§ Quoted passage
In general, no, because Clojure functions aren't serializable, so it's not
possible to get the source for a running function in production. There are
hacks [1] and approximations [2], but I'm not aware of anyone running them in
production.

> Or did you just review repl logs to see what had changed?

Logging the REPL is possible, but it is far easier to do client side than
server side, meaning every dev would have to have it installed, and it's easy
to "circumvent" by e.g. SSHing into the production box and running a repl in
the SSH terminal. (I don't mean circumvent negatively, just that 'install this
tool on every dev IDE and use it at all times' is a somewhat fragile process
during a firefight).

Also, the last time we investigated REPL-logging, it was too verbose to be
convenient. Most nREPL tooling evals a significant number of expressions to
e.g. grab docstrings and function arities, so it's hard to isolate the actual
changes made. The difference of a single keystroke is also the difference
between "eval this function" and "eval this entire file". If the developer
evaled the file, you'd then need to diff the string buffer that went over the
wire with the committed file, rather than just saying "oh, Alice eval'd this
one fn".

§ Records
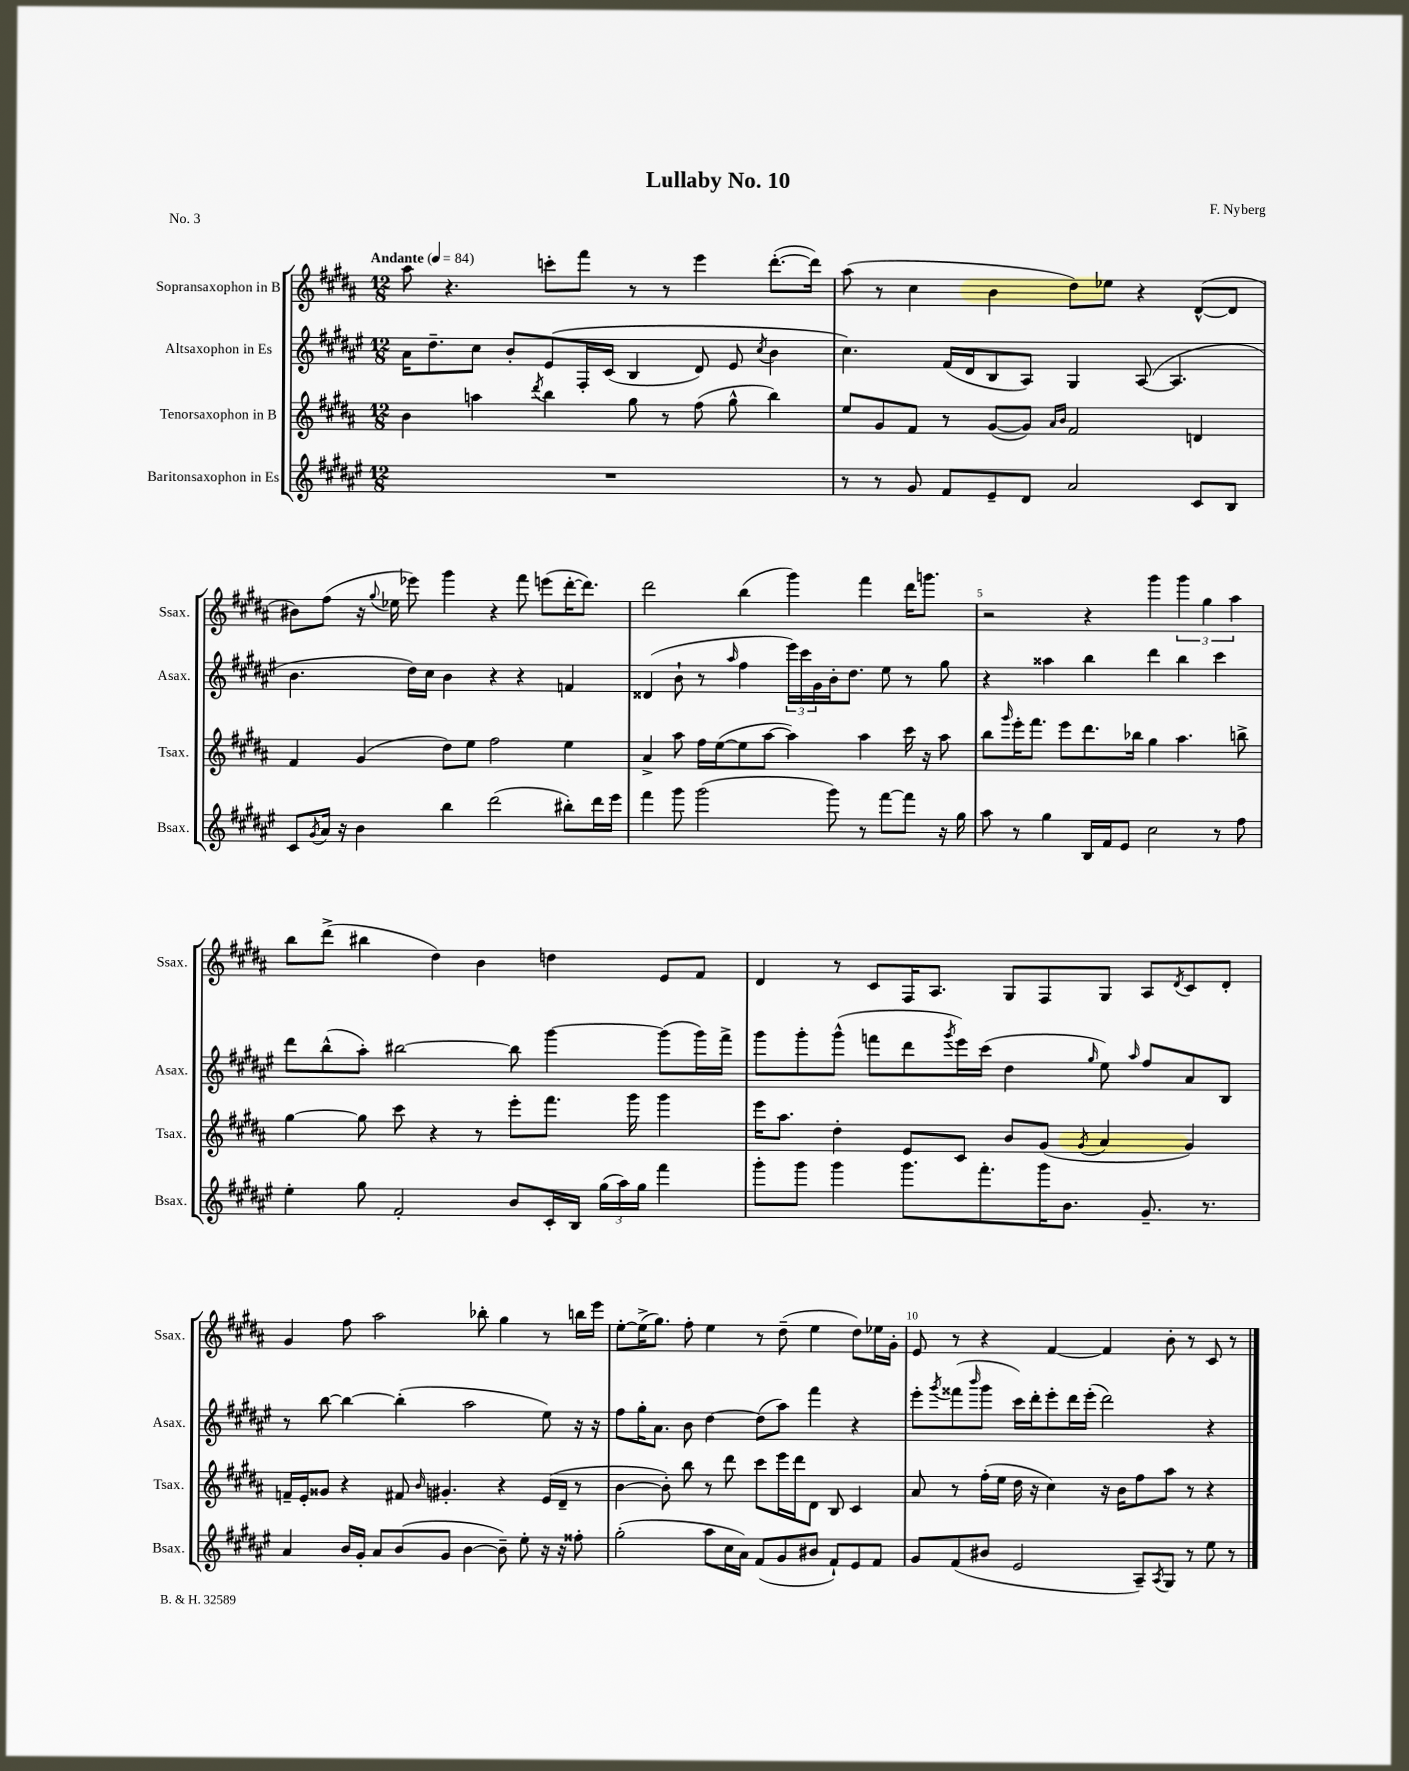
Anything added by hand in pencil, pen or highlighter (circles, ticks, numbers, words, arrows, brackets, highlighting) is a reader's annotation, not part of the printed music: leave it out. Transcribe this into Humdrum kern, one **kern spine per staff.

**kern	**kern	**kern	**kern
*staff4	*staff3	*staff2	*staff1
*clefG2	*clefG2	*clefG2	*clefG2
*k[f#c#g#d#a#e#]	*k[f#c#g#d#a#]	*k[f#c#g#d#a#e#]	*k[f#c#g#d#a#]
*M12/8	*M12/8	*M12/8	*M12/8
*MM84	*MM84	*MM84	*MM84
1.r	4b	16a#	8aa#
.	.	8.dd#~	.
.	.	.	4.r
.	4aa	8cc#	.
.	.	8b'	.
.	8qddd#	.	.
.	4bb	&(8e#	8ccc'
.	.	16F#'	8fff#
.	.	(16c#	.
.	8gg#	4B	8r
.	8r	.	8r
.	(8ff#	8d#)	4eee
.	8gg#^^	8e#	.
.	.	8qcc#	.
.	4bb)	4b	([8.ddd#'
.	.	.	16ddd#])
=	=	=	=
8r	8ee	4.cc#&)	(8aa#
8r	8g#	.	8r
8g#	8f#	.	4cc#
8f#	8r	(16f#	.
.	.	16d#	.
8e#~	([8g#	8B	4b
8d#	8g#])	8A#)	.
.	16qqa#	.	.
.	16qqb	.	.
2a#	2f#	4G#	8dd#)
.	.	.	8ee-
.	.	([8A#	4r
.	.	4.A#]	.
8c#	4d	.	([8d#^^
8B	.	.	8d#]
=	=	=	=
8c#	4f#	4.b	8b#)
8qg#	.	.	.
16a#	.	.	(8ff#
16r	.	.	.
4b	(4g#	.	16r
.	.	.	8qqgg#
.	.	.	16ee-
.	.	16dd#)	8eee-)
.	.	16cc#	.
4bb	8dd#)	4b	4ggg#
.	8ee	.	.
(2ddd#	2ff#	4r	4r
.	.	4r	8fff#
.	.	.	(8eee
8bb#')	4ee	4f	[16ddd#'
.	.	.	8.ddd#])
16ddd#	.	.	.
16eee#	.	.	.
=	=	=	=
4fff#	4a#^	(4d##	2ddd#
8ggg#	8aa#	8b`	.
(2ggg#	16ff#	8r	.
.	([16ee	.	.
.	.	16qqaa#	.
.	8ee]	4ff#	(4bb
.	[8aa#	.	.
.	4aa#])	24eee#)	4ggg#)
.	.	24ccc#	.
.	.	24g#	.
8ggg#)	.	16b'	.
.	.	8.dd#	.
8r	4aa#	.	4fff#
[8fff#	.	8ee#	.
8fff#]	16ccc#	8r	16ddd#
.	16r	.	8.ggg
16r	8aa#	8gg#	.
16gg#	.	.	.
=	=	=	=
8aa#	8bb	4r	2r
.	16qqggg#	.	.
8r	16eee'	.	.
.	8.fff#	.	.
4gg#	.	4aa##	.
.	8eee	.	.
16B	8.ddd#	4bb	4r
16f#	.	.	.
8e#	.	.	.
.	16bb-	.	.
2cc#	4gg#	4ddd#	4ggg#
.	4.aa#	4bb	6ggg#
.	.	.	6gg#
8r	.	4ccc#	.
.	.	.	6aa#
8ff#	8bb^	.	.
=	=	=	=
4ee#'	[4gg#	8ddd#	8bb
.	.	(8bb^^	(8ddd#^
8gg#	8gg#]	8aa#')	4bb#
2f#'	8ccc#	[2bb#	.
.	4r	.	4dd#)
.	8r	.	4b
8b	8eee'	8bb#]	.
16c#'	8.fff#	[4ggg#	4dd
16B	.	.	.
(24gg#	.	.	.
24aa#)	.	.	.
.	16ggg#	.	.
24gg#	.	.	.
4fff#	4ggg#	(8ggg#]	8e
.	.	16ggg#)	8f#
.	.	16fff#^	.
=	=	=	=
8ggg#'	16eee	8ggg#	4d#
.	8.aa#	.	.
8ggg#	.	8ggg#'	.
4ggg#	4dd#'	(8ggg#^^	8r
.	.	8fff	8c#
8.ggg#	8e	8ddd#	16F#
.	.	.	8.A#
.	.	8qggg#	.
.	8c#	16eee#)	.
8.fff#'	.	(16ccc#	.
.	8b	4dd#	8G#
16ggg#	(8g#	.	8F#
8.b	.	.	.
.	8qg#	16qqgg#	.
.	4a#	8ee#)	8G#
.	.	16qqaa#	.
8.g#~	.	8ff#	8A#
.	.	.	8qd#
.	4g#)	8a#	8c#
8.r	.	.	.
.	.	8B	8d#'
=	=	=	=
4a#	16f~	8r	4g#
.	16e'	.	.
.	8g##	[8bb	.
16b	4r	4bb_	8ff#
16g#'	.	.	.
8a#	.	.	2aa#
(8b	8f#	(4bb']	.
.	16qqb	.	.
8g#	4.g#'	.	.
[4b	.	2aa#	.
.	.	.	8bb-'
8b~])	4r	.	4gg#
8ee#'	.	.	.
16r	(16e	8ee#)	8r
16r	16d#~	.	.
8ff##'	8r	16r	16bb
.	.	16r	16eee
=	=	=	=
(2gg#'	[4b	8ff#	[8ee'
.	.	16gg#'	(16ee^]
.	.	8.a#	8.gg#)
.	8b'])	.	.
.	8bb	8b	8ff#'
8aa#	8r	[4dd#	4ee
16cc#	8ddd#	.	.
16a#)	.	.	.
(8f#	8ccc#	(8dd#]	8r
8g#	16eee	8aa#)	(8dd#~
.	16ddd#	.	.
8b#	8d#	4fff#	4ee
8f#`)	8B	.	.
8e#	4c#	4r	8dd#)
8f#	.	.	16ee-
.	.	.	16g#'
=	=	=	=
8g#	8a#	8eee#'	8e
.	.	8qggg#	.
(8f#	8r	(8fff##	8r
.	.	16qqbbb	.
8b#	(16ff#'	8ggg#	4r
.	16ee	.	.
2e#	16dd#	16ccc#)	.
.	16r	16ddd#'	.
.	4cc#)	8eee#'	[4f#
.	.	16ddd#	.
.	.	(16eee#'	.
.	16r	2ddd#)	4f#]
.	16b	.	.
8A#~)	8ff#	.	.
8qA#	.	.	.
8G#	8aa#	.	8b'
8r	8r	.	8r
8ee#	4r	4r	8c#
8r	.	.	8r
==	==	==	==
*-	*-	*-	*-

§ Requests
- 1) Using the passage on Clojure REPL logging, say yes or no for each statement and quote the words of the passage that decide it. (a) Clojure functions can be serialized. (b) Logging the REPL is easier to do on the client side than on the server side. (c) The last time REPL-logging was investigated, its output was concise enough to be convenient.
- 2) Write the next part of the passage on Clojure REPL logging, picking up right after its final sentence.

§ Answers in order
- 1)
(a) No: "Clojure functions aren't serializable"
(b) Yes: "it is far easier to do client side than server side"
(c) No: "it was too verbose to be convenient"

- 2)
If you have live-patched code that you want to keep, the simplest solution is
just push it to production as part of your normal deploy process and reboot
all servers, so they're guaranteed to match the committed code.

[1] [https://github.com/technomancy/serializable-
fn](https://github.com/technomancy/serializable-fn) [2]
[https://github.com/gtrak/no.disassemble](https://github.com/gtrak/no.disassemble)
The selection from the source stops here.